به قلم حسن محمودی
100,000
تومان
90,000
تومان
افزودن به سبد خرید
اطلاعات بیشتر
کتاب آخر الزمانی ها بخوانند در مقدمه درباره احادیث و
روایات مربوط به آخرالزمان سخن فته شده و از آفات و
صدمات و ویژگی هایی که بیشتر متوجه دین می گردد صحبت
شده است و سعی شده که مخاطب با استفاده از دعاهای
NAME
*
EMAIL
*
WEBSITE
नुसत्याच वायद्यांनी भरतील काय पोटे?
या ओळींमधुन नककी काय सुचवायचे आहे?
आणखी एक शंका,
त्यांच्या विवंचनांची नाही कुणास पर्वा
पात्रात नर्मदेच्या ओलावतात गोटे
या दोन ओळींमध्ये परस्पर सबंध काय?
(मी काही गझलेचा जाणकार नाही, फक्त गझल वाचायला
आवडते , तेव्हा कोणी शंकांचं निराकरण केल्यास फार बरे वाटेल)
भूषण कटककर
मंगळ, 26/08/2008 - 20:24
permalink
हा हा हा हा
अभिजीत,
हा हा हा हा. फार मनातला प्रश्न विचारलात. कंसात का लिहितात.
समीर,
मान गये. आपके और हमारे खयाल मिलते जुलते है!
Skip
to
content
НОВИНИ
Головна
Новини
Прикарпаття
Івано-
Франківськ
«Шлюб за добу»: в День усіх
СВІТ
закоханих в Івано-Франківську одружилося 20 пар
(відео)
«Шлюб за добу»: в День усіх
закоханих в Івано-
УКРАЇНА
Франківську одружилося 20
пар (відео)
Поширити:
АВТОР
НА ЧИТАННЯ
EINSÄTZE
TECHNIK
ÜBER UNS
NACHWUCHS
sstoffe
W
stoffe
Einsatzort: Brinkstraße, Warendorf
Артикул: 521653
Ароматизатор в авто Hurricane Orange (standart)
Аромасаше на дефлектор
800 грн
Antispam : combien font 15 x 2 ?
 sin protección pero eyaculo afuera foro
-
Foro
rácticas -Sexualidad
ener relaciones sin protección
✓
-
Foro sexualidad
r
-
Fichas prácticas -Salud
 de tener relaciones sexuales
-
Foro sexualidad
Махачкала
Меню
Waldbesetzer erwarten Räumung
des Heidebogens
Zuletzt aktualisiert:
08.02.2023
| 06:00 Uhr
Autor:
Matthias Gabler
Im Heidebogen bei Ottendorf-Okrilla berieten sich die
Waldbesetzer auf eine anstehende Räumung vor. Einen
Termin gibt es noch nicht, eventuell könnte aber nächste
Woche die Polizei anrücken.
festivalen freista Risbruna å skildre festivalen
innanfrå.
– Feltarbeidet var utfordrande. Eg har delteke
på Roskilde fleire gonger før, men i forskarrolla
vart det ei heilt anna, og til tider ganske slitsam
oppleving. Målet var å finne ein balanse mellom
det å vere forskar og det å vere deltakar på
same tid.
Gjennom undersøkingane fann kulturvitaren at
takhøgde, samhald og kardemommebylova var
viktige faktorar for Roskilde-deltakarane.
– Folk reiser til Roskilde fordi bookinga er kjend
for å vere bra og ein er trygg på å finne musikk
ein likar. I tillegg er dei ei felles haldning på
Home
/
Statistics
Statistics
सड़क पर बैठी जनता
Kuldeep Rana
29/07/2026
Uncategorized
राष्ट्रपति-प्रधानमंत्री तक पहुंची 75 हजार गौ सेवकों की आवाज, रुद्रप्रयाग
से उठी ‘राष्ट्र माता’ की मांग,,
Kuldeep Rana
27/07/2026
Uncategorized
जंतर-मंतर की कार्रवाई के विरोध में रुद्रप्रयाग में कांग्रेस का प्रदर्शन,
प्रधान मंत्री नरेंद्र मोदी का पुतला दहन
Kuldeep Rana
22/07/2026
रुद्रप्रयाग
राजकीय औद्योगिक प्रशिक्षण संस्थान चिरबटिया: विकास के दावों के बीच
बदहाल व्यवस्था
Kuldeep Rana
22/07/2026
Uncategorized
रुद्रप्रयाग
★ ★ ★
WHAT YOU NEED TO DO: Rewrite the text lines from all the rows above as a single numbered list, leaving out any blank lines.

RESPONSE TO THE EXERCISE:
1. به قلم حسن محمودی
2. 100,000
3. تومان
4. 90,000
5. تومان
6. افزودن به سبد خرید
7. اطلاعات بیشتر
8. کتاب آخر الزمانی ها بخوانند در مقدمه درباره احادیث و
9. روایات مربوط به آخرالزمان سخن فته شده و از آفات و
10. صدمات و ویژگی هایی که بیشتر متوجه دین می گردد صحبت
11. شده است و سعی شده که مخاطب با استفاده از دعاهای
12. NAME
13. *
14. EMAIL
15. *
16. WEBSITE
17. नुसत्याच वायद्यांनी भरतील काय पोटे?
18. या ओळींमधुन नककी काय सुचवायचे आहे?
19. आणखी एक शंका,
20. त्यांच्या विवंचनांची नाही कुणास पर्वा
21. पात्रात नर्मदेच्या ओलावतात गोटे
22. या दोन ओळींमध्ये परस्पर सबंध काय?
23. (मी काही गझलेचा जाणकार नाही, फक्त गझल वाचायला
24. आवडते , तेव्हा कोणी शंकांचं निराकरण केल्यास फार बरे वाटेल)
25. भूषण कटककर
26. मंगळ, 26/08/2008 - 20:24
27. permalink
28. हा हा हा हा
29. अभिजीत,
30. हा हा हा हा. फार मनातला प्रश्न विचारलात. कंसात का लिहितात.
31. समीर,
32. मान गये. आपके और हमारे खयाल मिलते जुलते है!
33. Skip
34. to
35. content
36. НОВИНИ
37. Головна
38. Новини
39. Прикарпаття
40. Івано-
41. Франківськ
42. «Шлюб за добу»: в День усіх
43. СВІТ
44. закоханих в Івано-Франківську одружилося 20 пар
45. (відео)
46. «Шлюб за добу»: в День усіх
47. закоханих в Івано-
48. УКРАЇНА
49. Франківську одружилося 20
50. пар (відео)
51. Поширити:
52. АВТОР
53. НА ЧИТАННЯ
54. EINSÄTZE
55. TECHNIK
56. ÜBER UNS
57. NACHWUCHS
58. sstoffe
59. W
60. stoffe
61. Einsatzort: Brinkstraße, Warendorf
62. Артикул: 521653
63. Ароматизатор в авто Hurricane Orange (standart)
64. Аромасаше на дефлектор
65. 800 грн
66. Antispam : combien font 15 x 2 ?
67.  sin protección pero eyaculo afuera foro
68. -
69. Foro
70. rácticas -Sexualidad
71. ener relaciones sin protección
72. ✓
73. -
74. Foro sexualidad
75. r
76. -
77. Fichas prácticas -Salud
78.  de tener relaciones sexuales
79. -
80. Foro sexualidad
81. Махачкала
82. Меню
83. Waldbesetzer erwarten Räumung
84. des Heidebogens
85. Zuletzt aktualisiert:
86. 08.02.2023
87. | 06:00 Uhr
88. Autor:
89. Matthias Gabler
90. Im Heidebogen bei Ottendorf-Okrilla berieten sich die
91. Waldbesetzer auf eine anstehende Räumung vor. Einen
92. Termin gibt es noch nicht, eventuell könnte aber nächste
93. Woche die Polizei anrücken.
94. festivalen freista Risbruna å skildre festivalen
95. innanfrå.
96. – Feltarbeidet var utfordrande. Eg har delteke
97. på Roskilde fleire gonger før, men i forskarrolla
98. vart det ei heilt anna, og til tider ganske slitsam
99. oppleving. Målet var å finne ein balanse mellom
100. det å vere forskar og det å vere deltakar på
101. same tid.
102. Gjennom undersøkingane fann kulturvitaren at
103. takhøgde, samhald og kardemommebylova var
104. viktige faktorar for Roskilde-deltakarane.
105. – Folk reiser til Roskilde fordi bookinga er kjend
106. for å vere bra og ein er trygg på å finne musikk
107. ein likar. I tillegg er dei ei felles haldning på
108. Home
109. /
110. Statistics
111. Statistics
112. सड़क पर बैठी जनता
113. Kuldeep Rana
114. 29/07/2026
115. Uncategorized
116. राष्ट्रपति-प्रधानमंत्री तक पहुंची 75 हजार गौ सेवकों की आवाज, रुद्रप्रयाग
117. से उठी ‘राष्ट्र माता’ की मांग,,
118. Kuldeep Rana
119. 27/07/2026
120. Uncategorized
121. जंतर-मंतर की कार्रवाई के विरोध में रुद्रप्रयाग में कांग्रेस का प्रदर्शन,
122. प्रधान मंत्री नरेंद्र मोदी का पुतला दहन
123. Kuldeep Rana
124. 22/07/2026
125. रुद्रप्रयाग
126. राजकीय औद्योगिक प्रशिक्षण संस्थान चिरबटिया: विकास के दावों के बीच
127. बदहाल व्यवस्था
128. Kuldeep Rana
129. 22/07/2026
130. Uncategorized
131. रुद्रप्रयाग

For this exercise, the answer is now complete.